● **YOUR GOAL**
Quote each line exactly, from the line that contains "440 199 19.42" down to the last line of the listing, and no other lines.

● **EXTRACTED ENTRIES**
>>>>>
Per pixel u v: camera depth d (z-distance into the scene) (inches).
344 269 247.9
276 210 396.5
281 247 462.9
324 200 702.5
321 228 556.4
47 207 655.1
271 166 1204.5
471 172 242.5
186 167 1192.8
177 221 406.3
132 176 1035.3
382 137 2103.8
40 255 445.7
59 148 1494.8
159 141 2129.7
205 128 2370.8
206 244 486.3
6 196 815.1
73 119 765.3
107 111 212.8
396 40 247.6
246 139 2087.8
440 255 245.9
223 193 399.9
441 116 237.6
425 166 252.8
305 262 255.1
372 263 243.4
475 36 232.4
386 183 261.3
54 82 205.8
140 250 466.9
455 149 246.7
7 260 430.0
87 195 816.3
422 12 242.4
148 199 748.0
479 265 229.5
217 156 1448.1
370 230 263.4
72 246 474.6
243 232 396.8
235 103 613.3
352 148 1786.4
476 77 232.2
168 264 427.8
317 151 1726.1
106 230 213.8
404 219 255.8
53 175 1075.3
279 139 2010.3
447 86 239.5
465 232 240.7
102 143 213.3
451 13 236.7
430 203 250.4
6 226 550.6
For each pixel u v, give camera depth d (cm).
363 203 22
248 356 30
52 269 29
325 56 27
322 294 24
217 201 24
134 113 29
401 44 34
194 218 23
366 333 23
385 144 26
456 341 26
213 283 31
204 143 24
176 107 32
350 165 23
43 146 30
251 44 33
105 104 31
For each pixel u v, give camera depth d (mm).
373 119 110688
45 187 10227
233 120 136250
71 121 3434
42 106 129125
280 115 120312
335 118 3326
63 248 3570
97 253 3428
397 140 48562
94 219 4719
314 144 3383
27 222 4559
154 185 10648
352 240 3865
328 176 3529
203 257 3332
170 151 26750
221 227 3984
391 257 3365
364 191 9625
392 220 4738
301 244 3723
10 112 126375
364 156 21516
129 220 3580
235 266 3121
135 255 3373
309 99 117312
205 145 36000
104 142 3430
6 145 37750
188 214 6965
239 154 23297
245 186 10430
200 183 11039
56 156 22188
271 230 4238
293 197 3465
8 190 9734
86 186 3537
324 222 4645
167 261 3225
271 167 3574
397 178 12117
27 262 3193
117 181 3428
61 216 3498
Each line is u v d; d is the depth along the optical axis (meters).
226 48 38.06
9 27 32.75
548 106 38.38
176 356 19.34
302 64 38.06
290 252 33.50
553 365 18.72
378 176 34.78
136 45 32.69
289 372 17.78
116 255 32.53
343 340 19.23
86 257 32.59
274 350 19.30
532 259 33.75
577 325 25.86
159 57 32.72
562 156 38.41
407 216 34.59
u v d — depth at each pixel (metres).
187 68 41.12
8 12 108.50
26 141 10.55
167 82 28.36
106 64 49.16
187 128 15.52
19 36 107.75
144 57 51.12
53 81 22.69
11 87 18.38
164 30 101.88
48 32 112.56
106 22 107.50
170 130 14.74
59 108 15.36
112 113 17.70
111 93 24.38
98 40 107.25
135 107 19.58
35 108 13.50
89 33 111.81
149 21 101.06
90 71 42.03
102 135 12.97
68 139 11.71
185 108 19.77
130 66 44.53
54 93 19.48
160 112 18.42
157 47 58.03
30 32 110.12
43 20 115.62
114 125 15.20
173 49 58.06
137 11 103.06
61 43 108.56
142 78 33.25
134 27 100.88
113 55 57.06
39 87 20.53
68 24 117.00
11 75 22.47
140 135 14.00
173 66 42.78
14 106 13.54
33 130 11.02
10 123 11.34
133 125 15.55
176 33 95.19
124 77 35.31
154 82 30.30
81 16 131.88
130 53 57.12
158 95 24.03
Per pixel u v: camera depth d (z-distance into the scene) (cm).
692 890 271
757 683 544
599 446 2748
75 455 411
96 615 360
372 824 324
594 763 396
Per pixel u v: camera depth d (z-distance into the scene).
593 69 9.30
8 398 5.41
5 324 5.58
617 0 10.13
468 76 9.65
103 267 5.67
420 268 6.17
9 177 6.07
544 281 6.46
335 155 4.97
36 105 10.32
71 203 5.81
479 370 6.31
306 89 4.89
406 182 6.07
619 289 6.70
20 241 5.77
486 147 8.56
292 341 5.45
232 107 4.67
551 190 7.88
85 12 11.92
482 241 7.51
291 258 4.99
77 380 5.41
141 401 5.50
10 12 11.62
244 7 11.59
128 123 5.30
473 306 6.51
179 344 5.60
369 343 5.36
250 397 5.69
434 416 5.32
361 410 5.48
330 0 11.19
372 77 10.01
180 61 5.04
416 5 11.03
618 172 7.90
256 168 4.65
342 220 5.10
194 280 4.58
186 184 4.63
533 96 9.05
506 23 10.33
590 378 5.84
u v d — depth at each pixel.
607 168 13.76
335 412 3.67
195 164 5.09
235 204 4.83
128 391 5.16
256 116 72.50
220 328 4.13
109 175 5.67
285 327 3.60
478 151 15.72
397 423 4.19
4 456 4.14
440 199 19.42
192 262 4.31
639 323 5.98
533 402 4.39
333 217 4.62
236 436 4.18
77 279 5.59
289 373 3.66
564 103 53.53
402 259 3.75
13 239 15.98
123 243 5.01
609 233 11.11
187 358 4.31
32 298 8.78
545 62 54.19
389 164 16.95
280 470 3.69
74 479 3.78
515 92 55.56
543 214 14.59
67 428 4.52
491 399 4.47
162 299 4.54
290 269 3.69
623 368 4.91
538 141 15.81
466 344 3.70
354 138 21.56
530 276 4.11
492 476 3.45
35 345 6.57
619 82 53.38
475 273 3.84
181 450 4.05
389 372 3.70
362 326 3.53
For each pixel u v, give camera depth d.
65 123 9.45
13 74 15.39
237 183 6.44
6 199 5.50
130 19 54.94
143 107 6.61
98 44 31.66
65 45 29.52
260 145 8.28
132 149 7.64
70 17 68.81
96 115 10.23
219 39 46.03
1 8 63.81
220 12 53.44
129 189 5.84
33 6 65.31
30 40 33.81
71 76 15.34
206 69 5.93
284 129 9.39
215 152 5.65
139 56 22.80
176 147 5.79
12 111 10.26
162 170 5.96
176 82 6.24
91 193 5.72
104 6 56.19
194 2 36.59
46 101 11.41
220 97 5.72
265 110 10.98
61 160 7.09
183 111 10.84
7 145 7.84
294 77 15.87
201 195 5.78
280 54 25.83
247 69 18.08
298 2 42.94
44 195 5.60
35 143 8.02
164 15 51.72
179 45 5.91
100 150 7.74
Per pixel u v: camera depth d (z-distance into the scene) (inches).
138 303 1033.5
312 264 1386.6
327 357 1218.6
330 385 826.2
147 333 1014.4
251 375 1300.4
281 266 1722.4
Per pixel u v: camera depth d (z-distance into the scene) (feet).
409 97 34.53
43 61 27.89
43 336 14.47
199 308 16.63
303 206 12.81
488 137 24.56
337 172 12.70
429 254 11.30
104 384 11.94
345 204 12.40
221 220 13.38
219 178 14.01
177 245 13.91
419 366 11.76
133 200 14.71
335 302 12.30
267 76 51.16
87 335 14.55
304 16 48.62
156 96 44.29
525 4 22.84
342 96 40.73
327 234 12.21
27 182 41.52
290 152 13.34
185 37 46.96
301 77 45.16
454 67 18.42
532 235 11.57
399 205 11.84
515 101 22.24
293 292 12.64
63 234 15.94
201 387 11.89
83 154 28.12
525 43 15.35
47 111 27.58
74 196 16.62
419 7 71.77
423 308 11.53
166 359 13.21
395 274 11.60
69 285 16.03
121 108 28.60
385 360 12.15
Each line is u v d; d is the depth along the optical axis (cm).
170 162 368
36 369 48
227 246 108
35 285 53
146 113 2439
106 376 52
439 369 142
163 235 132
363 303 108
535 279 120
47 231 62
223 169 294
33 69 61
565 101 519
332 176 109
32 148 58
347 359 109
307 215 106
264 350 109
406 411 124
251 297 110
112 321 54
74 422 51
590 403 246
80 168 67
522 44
<<<<<
● **RESULT FOR THIS TASK**
440 199 19.42
192 262 4.31
639 323 5.98
533 402 4.39
333 217 4.62
236 436 4.18
77 279 5.59
289 373 3.66
564 103 53.53
402 259 3.75
13 239 15.98
123 243 5.01
609 233 11.11
187 358 4.31
32 298 8.78
545 62 54.19
389 164 16.95
280 470 3.69
74 479 3.78
515 92 55.56
543 214 14.59
67 428 4.52
491 399 4.47
162 299 4.54
290 269 3.69
623 368 4.91
538 141 15.81
466 344 3.70
354 138 21.56
530 276 4.11
492 476 3.45
35 345 6.57
619 82 53.38
475 273 3.84
181 450 4.05
389 372 3.70
362 326 3.53
For each pixel u v, give camera depth d.
65 123 9.45
13 74 15.39
237 183 6.44
6 199 5.50
130 19 54.94
143 107 6.61
98 44 31.66
65 45 29.52
260 145 8.28
132 149 7.64
70 17 68.81
96 115 10.23
219 39 46.03
1 8 63.81
220 12 53.44
129 189 5.84
33 6 65.31
30 40 33.81
71 76 15.34
206 69 5.93
284 129 9.39
215 152 5.65
139 56 22.80
176 147 5.79
12 111 10.26
162 170 5.96
176 82 6.24
91 193 5.72
104 6 56.19
194 2 36.59
46 101 11.41
220 97 5.72
265 110 10.98
61 160 7.09
183 111 10.84
7 145 7.84
294 77 15.87
201 195 5.78
280 54 25.83
247 69 18.08
298 2 42.94
44 195 5.60
35 143 8.02
164 15 51.72
179 45 5.91
100 150 7.74
Per pixel u v: camera depth d (z-distance into the scene) (inches).
138 303 1033.5
312 264 1386.6
327 357 1218.6
330 385 826.2
147 333 1014.4
251 375 1300.4
281 266 1722.4
Per pixel u v: camera depth d (z-distance into the scene) (feet).
409 97 34.53
43 61 27.89
43 336 14.47
199 308 16.63
303 206 12.81
488 137 24.56
337 172 12.70
429 254 11.30
104 384 11.94
345 204 12.40
221 220 13.38
219 178 14.01
177 245 13.91
419 366 11.76
133 200 14.71
335 302 12.30
267 76 51.16
87 335 14.55
304 16 48.62
156 96 44.29
525 4 22.84
342 96 40.73
327 234 12.21
27 182 41.52
290 152 13.34
185 37 46.96
301 77 45.16
454 67 18.42
532 235 11.57
399 205 11.84
515 101 22.24
293 292 12.64
63 234 15.94
201 387 11.89
83 154 28.12
525 43 15.35
47 111 27.58
74 196 16.62
419 7 71.77
423 308 11.53
166 359 13.21
395 274 11.60
69 285 16.03
121 108 28.60
385 360 12.15
Each line is u v d; d is the depth along the optical axis (cm).
170 162 368
36 369 48
227 246 108
35 285 53
146 113 2439
106 376 52
439 369 142
163 235 132
363 303 108
535 279 120
47 231 62
223 169 294
33 69 61
565 101 519
332 176 109
32 148 58
347 359 109
307 215 106
264 350 109
406 411 124
251 297 110
112 321 54
74 422 51
590 403 246
80 168 67
522 44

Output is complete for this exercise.